Work order » Give the entries again in full. Nothing may be altered.

● ● ● ● ●

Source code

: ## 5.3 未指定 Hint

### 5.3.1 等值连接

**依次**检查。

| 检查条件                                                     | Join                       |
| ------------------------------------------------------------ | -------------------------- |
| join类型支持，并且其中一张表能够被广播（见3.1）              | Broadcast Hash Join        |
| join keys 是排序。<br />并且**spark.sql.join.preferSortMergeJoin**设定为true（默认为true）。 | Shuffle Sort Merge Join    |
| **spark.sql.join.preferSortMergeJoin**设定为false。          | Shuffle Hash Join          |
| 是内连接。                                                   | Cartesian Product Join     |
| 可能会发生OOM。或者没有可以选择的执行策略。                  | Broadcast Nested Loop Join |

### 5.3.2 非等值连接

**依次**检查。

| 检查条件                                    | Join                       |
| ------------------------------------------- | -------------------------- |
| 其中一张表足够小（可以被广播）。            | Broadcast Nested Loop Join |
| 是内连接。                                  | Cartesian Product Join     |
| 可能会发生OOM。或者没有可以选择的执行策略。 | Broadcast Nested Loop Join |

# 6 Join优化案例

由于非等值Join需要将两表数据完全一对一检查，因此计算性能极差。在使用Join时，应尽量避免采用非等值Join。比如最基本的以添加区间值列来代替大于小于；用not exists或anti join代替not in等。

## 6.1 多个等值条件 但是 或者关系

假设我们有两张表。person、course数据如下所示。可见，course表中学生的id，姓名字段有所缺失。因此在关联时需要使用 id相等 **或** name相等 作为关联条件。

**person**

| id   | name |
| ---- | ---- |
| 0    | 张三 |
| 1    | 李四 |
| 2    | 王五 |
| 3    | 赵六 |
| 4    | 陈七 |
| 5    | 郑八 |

● ● ● ● ●

Result below »
Source code

: ## 5.3 未指定 Hint

### 5.3.1 等值连接

**依次**检查。

| 检查条件                                                     | Join                       |
| ------------------------------------------------------------ | -------------------------- |
| join类型支持，并且其中一张表能够被广播（见3.1）              | Broadcast Hash Join        |
| join keys 是排序。<br />并且**spark.sql.join.preferSortMergeJoin**设定为true（默认为true）。 | Shuffle Sort Merge Join    |
| **spark.sql.join.preferSortMergeJoin**设定为false。          | Shuffle Hash Join          |
| 是内连接。                                                   | Cartesian Product Join     |
| 可能会发生OOM。或者没有可以选择的执行策略。                  | Broadcast Nested Loop Join |

### 5.3.2 非等值连接

**依次**检查。

| 检查条件                                    | Join                       |
| ------------------------------------------- | -------------------------- |
| 其中一张表足够小（可以被广播）。            | Broadcast Nested Loop Join |
| 是内连接。                                  | Cartesian Product Join     |
| 可能会发生OOM。或者没有可以选择的执行策略。 | Broadcast Nested Loop Join |

# 6 Join优化案例

由于非等值Join需要将两表数据完全一对一检查，因此计算性能极差。在使用Join时，应尽量避免采用非等值Join。比如最基本的以添加区间值列来代替大于小于；用not exists或anti join代替not in等。

## 6.1 多个等值条件 但是 或者关系

假设我们有两张表。person、course数据如下所示。可见，course表中学生的id，姓名字段有所缺失。因此在关联时需要使用 id相等 **或** name相等 作为关联条件。

**person**

| id   | name |
| ---- | ---- |
| 0    | 张三 |
| 1    | 李四 |
| 2    | 王五 |
| 3    | 赵六 |
| 4    | 陈七 |
| 5    | 郑八 |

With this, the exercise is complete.